Согласился комендант отпустить заключённого. Посадили Вольфа в телегу. Приставили рядом солдата с ружьём. Поехали.
Вылечил доктор молодую купчиху. Купец от счастья был на десятом небе. Отпуская Вольфа, он поставил перед ним расписной кувшин. Подивился Вольф: что это, мол, такое?
– Вам, – говорит купец. – С огромнейшей благодарностью. От души, от сердца. Внутрь загляни, благодетель, внутрь.
Поднял Вольф крышку, глянул в кувшин. А там полным-полно золота. Нахмурился Вольф. Отодвинул кувшин.
– Не беру. Не беру! Пошли, – сказал караульному.
Уехал Вольф с караульным солдатом, а купец ещё долго стоял над кувшином, остолбенело смотрел на золото.
– Не поймёшь их, каторжных. Ей-ей, не поймёшь!
Своим искусством доктор Вольф прославился на всю Сибирь. Многих он спас от тяжёлых болезней и верной смерти. Даже сам генерал Лепарский и тот у него лечился.
Но денег Вольф никогда не брал. Об этом тоже в Сибири знали. Об этом легенды тогда ходили.
"УЛАН-НОРОК"
Братья Николай и Михаил Бестужевы жили на поселении в Селенгинске.
На сотни вёрст на восток от Байкала тянулись в те годы кочевья бурят. Не жили буряты тогда оседло. Переезжали с места на место, перевозили кибитки, перегоняли скот.
Ехали как-то бурятские семьи, остановились на днёвку рядом с берегом Селенги. Видят, тут же, шагах в ста, на пригорке сидит человек. На коленях лежит доска. На доске бумага. По бумаге чем-то загадочным водит.
Заинтересовались буряты. Подошли чуть поближе.
– Смелее, смелее, – проговорил человек. Это был Николай Бестужев. Он рисовал.
Подошли буряты совсем вплотную. Глянули. Замерли.
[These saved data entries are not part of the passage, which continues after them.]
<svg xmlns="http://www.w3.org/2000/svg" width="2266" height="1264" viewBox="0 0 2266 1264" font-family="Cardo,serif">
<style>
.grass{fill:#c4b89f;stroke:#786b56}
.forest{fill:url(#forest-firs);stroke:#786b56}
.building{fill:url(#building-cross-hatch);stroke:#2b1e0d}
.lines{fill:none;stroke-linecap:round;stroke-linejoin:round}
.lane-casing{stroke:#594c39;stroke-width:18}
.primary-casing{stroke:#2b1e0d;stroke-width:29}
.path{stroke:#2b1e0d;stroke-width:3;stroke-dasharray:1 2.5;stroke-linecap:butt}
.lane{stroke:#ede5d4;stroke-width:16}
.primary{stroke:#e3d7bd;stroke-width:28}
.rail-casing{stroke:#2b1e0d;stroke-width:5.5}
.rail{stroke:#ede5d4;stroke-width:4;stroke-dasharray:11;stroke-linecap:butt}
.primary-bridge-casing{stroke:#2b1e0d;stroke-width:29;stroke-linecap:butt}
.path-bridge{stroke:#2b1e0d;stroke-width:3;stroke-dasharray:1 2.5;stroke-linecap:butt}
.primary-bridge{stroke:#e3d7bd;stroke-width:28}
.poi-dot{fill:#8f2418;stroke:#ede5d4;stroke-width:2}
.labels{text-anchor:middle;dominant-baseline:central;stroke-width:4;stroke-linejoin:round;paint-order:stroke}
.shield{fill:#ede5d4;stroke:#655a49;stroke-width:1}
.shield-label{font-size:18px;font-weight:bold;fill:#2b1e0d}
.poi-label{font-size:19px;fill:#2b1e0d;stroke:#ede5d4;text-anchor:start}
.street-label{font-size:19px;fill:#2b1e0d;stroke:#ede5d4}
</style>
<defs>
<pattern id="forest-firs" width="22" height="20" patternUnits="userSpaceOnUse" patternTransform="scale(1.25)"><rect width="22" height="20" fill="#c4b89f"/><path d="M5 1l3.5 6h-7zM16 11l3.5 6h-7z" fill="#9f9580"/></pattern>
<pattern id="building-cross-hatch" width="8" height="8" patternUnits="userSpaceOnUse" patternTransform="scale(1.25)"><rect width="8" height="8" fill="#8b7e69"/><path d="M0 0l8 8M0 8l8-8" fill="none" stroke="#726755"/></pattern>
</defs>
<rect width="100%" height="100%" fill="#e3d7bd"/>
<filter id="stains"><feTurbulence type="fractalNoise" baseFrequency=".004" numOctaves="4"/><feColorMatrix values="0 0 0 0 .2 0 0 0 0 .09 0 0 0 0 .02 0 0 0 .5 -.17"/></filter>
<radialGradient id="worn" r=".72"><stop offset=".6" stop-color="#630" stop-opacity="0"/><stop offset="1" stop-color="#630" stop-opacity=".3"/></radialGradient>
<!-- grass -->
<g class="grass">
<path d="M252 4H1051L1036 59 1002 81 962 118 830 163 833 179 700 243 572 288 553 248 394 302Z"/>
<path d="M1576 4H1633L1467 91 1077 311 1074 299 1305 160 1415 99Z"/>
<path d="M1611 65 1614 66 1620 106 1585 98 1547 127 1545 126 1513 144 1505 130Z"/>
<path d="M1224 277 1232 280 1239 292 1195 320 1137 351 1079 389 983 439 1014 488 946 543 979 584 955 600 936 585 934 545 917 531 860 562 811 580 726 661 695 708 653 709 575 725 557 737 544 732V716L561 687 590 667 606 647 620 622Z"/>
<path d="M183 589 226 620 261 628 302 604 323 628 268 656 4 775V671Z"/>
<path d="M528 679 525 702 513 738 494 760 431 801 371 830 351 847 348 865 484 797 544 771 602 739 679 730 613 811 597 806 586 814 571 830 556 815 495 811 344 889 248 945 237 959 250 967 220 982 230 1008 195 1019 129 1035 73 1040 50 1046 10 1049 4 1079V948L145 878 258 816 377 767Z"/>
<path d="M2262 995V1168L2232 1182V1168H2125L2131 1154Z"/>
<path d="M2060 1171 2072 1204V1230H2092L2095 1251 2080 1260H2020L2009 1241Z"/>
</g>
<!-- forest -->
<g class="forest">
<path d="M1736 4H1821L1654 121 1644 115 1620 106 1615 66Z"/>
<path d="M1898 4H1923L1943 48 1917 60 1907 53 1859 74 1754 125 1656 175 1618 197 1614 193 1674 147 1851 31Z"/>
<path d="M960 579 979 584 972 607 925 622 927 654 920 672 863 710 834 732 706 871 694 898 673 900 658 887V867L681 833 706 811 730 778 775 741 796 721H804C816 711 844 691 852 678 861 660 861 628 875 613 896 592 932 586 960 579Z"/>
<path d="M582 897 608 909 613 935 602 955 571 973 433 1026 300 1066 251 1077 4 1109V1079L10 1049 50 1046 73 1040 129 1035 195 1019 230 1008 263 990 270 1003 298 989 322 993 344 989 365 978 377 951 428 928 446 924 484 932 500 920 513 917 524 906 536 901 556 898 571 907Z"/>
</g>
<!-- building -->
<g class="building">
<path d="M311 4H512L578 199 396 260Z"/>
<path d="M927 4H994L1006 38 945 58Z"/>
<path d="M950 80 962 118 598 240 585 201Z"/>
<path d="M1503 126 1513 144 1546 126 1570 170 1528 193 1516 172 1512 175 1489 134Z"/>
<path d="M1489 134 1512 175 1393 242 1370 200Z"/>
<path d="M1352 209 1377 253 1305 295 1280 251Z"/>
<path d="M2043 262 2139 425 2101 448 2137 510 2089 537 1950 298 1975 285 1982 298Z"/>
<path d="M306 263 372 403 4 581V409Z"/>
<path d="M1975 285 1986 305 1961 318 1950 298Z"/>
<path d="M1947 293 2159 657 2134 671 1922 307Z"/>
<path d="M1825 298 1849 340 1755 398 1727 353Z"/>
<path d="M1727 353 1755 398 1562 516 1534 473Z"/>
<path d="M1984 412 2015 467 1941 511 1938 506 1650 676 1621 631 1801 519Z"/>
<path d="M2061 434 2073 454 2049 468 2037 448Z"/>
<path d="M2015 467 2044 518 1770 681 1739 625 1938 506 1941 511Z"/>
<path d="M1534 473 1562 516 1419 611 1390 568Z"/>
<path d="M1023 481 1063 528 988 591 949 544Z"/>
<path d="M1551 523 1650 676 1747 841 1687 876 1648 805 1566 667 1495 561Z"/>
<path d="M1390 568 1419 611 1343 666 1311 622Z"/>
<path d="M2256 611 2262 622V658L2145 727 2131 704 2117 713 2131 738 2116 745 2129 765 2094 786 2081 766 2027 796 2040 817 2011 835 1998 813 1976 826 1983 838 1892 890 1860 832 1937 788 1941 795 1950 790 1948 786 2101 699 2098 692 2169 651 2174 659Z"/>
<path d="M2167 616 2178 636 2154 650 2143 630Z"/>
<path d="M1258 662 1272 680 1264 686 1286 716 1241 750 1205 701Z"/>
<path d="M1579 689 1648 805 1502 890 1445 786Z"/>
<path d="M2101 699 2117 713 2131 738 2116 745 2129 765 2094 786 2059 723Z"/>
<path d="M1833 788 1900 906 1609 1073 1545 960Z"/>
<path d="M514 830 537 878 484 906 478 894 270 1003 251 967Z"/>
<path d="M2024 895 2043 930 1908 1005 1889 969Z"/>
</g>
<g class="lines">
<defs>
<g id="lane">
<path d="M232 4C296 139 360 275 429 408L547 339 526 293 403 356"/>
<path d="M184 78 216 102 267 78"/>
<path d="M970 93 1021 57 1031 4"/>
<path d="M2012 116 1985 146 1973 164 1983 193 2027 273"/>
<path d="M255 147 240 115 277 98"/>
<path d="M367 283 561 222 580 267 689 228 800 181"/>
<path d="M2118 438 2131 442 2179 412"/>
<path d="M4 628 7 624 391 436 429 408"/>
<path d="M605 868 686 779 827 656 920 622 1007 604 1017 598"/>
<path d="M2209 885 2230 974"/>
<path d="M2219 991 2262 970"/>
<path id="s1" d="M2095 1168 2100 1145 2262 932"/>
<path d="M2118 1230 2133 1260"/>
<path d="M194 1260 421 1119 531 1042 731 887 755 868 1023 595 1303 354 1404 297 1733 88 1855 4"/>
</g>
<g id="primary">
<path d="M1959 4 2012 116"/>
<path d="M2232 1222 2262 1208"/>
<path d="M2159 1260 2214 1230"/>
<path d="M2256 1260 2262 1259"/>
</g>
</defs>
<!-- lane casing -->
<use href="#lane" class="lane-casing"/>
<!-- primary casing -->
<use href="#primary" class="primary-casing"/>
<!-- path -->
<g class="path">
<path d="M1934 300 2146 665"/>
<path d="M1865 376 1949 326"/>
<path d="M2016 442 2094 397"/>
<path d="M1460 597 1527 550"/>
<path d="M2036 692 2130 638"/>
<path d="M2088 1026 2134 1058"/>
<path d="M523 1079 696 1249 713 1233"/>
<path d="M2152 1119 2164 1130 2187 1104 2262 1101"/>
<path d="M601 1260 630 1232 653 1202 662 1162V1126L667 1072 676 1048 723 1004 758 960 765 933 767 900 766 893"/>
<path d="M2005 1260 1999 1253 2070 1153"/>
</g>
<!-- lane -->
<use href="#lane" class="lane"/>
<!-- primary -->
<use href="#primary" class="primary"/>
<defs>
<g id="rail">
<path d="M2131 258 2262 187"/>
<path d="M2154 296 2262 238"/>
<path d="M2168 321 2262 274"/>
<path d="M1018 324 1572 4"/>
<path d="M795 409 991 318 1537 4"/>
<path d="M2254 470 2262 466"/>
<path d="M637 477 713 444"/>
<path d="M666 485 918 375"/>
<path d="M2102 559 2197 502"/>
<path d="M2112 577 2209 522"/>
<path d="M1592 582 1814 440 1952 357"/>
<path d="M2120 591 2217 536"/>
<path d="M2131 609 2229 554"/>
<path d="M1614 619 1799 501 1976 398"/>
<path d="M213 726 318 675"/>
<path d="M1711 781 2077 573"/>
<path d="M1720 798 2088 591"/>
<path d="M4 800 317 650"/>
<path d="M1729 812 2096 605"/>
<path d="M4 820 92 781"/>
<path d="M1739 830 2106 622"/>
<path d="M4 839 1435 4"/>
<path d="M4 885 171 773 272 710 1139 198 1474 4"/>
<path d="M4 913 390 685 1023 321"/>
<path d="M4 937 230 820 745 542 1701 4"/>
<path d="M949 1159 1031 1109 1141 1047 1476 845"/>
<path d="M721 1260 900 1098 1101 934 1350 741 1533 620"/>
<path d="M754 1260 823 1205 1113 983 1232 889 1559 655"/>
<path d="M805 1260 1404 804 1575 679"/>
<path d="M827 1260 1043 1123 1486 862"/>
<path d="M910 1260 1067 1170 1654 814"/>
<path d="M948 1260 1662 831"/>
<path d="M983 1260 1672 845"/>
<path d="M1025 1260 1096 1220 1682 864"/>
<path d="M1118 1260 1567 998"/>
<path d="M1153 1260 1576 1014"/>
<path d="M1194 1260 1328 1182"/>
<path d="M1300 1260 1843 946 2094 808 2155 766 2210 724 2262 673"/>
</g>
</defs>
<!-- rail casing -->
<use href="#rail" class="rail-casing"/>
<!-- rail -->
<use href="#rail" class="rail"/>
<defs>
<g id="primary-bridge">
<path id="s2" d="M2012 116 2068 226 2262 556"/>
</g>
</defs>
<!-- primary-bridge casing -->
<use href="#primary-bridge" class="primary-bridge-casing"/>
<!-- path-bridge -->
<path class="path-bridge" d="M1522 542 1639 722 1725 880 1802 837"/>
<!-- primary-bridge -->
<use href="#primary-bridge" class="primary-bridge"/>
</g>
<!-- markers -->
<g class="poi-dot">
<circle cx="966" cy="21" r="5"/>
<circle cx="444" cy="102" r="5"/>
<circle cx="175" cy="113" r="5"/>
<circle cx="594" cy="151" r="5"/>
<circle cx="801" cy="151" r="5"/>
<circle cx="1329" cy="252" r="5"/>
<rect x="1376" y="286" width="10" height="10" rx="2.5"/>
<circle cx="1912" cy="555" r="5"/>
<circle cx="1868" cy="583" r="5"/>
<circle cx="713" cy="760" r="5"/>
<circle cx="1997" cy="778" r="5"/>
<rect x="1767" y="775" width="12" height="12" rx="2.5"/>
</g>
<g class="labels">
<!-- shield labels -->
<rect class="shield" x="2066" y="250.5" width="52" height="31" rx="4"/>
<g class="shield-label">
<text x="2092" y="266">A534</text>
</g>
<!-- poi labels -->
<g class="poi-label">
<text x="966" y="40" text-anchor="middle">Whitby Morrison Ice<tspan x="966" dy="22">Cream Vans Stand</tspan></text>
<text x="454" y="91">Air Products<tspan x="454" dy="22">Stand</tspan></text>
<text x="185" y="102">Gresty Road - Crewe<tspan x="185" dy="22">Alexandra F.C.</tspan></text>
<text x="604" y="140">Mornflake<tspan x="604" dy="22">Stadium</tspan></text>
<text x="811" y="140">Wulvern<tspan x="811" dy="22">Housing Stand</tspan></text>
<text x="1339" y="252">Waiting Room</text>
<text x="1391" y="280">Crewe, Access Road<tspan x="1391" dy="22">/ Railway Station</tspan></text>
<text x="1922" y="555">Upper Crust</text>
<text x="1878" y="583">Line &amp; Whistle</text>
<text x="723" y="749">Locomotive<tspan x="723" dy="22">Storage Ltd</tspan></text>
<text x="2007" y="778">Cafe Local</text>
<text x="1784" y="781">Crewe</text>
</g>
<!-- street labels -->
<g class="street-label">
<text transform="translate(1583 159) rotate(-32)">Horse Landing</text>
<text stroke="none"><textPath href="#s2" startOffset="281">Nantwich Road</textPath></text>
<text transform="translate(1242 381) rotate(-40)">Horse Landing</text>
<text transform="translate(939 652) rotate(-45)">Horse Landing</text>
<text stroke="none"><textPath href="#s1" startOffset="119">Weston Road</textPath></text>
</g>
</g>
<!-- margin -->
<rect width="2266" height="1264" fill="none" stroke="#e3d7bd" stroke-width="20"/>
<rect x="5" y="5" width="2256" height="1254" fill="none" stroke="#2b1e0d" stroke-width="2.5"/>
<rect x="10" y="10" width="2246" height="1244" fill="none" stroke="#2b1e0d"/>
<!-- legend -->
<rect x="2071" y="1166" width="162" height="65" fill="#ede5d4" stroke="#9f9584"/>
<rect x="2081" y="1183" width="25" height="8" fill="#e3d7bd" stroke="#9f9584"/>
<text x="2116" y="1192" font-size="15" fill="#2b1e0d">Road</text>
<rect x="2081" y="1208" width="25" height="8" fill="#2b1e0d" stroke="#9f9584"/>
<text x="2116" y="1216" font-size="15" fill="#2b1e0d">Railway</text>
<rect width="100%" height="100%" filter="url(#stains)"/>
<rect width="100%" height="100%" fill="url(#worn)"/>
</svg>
Перед ними течёт Селенга, и на бумаге течёт Селенга. Сопки видны правее, и на бумаге они правее. Вот совсем рядом стоит сосна. И на бумаге точь-в-точь такая.
Старик Ивенго стоял как вкопанный.
Заметил это Бестужев. Достал новый лист бумаги. То на Ивенго посмотрит, то над бумагой склонится. Опять на Ивенго глянет, опять к бумаге. Снял наконец бумагу. Повернул. Показал. Глянули все и ахнули. С листа бумаги смотрит на всех Ивенго. Морщинка в морщиночку – как живой!
Отбежали буряты.
– Колдун!
Однако затем вернулись.
– Бери, – протянул Бестужев портрет Ивенго.